▸ Text for analysis

/sci/ - Science & Math

>>9762394
its shit. You don't need that much preparation just for spivak, just look at how many books on proof that list has..

>>9762394
Basic Mathematics or Principles of Advanced Mathematics -> Book of Proof or How to Prove it or A Transition to Advanced Mathematics -> Calculus. The rest is optional and most can be read at any time, preferably after Basic Mathematics/Principles of Advanced Mathematics.

>>9762394
Have you tried looking at the sticky?
Why doesn't anyone read the fucking sticky?

>>9762606
Thanks for responding. I’ll do this while concurrently polishing up on basic stuff on Khan Academy like the sticky suggests.

>>9762788
You actually read the sticky!
I'm glad my reply did something positive.

>>9762394
>How trustworthy is this guide?
Not at all, it's a memelist.

>Is there a better one?
Yep, here you go.

High School:
• Euclidean geometry, complex numbers, scalar multiplication, Cauchy-Bunyakovskii inequality. Introduction to quantum mechanics (Kostrikin-Manin). Groups of transformations of a plane and space. Derivation of trigonometric identities. Geometry on the upper half-plane (Lobachevsky). Properties of inversion. The action of fractional-linear transformations.
• Rings, fields. Linear algebra, finite groups, Galois theory. Proof of Abel's theorem. Basis, rank, determinants, classical Lie groups. Dedekind cuts. Construction of real and complex numbers. Definition of the tensor product of vector spaces.
• Set theory. Zorn's lemma. Completely ordered sets. Cauchy-Hamel basis. Cantor-Bernstein theorem.
• Metric spaces. Set-theoretic topology (definition of continuous mappings, compactness, proper mappings). Definition of compactness in terms of convergent sequences for spaces with a countable base. Homotopy, fundamental group, homotopy equivalence.
• p-adic numbers, Ostrovsky's theorem, multiplication and division of p-adic numbers by hand.
• Differentiation, integration, Newton-Leibniz formula. Delta-epsilon formalism.

>>9762821
Freshman:
• Analysis in R^n. Differential of a mapping. Contraction mapping lemma. Implicit function theorem. The Riemann-Lebesgue integral. ("Analysis" by Laurent Schwartz, "Analysis" by Zorich, "Theorems and Problems in Functional Analysis" by Kirillov-Gvishiani)
• Hilbert spaces, Banach spaces (definition). The existence of a basis in a Hilbert space. Continuous and discontinuous linear operators. Continuity criteria. Examples of compact operators. ("Analysis" by Laurent Schwartz, "Analysis" by Zorich, "Theorems and Problems in Functional Analysis" by Kirillov-Gvishiani)

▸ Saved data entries
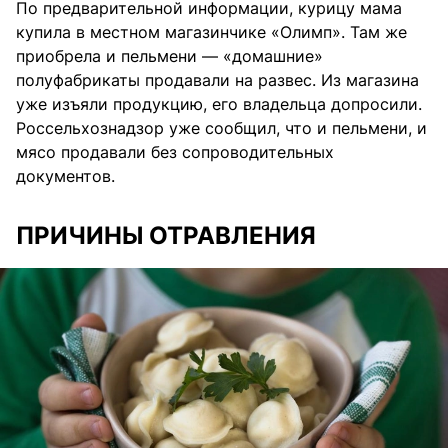
По предварительной информации, курицу мама
купила в местном магазинчике «Олимп». Там же
приобрела и пельмени — «домашние»
полуфабрикаты продавали на развес. Из магазина
уже изъяли продукцию, его владельца допросили.
Россельхознадзор уже сообщил, что и пельмени, и
мясо продавали без сопроводительных
документов.
ПРИЧИНЫ ОТРАВЛЕНИЯ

▸ Exercise description
Please carry on the math study thread from the point where it stops. The listing has no connection to the math study thread.

▸ Reply to the exercise
• Smooth manifolds, submersions, immersions, Sard's theorem. The partition of unity. Differential topology (Milnor-Wallace). Transversality. Degree of mapping as a topological invariant.
• Differential forms, the de Rham operator, the Stokes theorem, the Maxwell equation of the electromagnetic field. The Gauss-Ostrogradsky theorem as a particular example.
• Complex analysis of one variable (according to the book of Henri Cartan or the first volume of Shabat). Contour integrals, Cauchy's formula, Riemann's theorem on mappings from any simply-connected subset C to a circle, the extension theorem, Little Picard Theorem. Multivalued functions (for example, the logarithm).
• The theory of categories, definition, functors, equivalences, adjoint functors (Mac Lane, Categories for the working mathematician, Gelfand-Manin, first chapter).
• Groups and Lie algebras. Lie groups. Lie algebras as their linearizations. Universal enveloping algebra, Poincaré-Birkhoff-Witt theorem. Free Lie algebras. The Campbell-Hausdorff series and the construction of a Lie group by its algebra (yellow Serre, first half).

>>9762822
Sophomore:
• Algebraic topology (Fuchs-Fomenko). Cohomology (simplicial, singular, de Rham), their equivalence, Poincaré duality, homotopy groups. Dimension. Fibrations (in the sense of Serre), spectral sequences (Mishchenko, "Vector bundles ...").
• Computation of the cohomology of classical Lie groups and projective spaces.
• Vector bundles, connectivity, Gauss-Bonnet formula, Euler, Chern, Pontryagin, Stiefel-Whitney classes. Multiplicativity of Chern characteristic. Classifying spaces ("Characteristic Classes", Milnor and Stasheff).
• Differential geometry. The Levi-Civita connection, curvature, algebraic and differential identities of Bianchi. Killing fields. Gaussian curvature of a two-dimensional Riemannian manifold. Cellular decomposition of loop space in terms of geodesics. The Morse theory on loop space (Milnor's Morse Theory and Arthur Besse's Einstein Manifolds). Principal bundles and connections on them.
• Commutative algebra (Atiyah-MacDonald). Noetherian rings, Krull dimension, Nakayama lemma, adic completion, integrally closed, discrete valuation rings. Flat modules, local criterion of flatness.
• The Beginning of Algebraic Geometry. (The first chapter of Hartshorne or Shafarevich or green Mumford). Affine varieties, projective varieties, projective morphisms, the image of a projective variety is projective (via resultants). Sheaves. Zariski topology. Algebraic manifold as a ringed space. Hilbert's Nullstellensatz. Spectrum of a ring.
• Introduction to homological algebra. Ext, Tor groups for modules over a ring, resolvents, projective and injective modules (Atiyah-MacDonald). Construction of injective modules. Grothendieck Duality (from the book Springer Lecture Notes in Math, Grothendieck Duality, numbers 21 and 40).
• Number theory; Local and global fields, discriminant, norm, group of ideal classes (blue book of Cassels and Frohlich).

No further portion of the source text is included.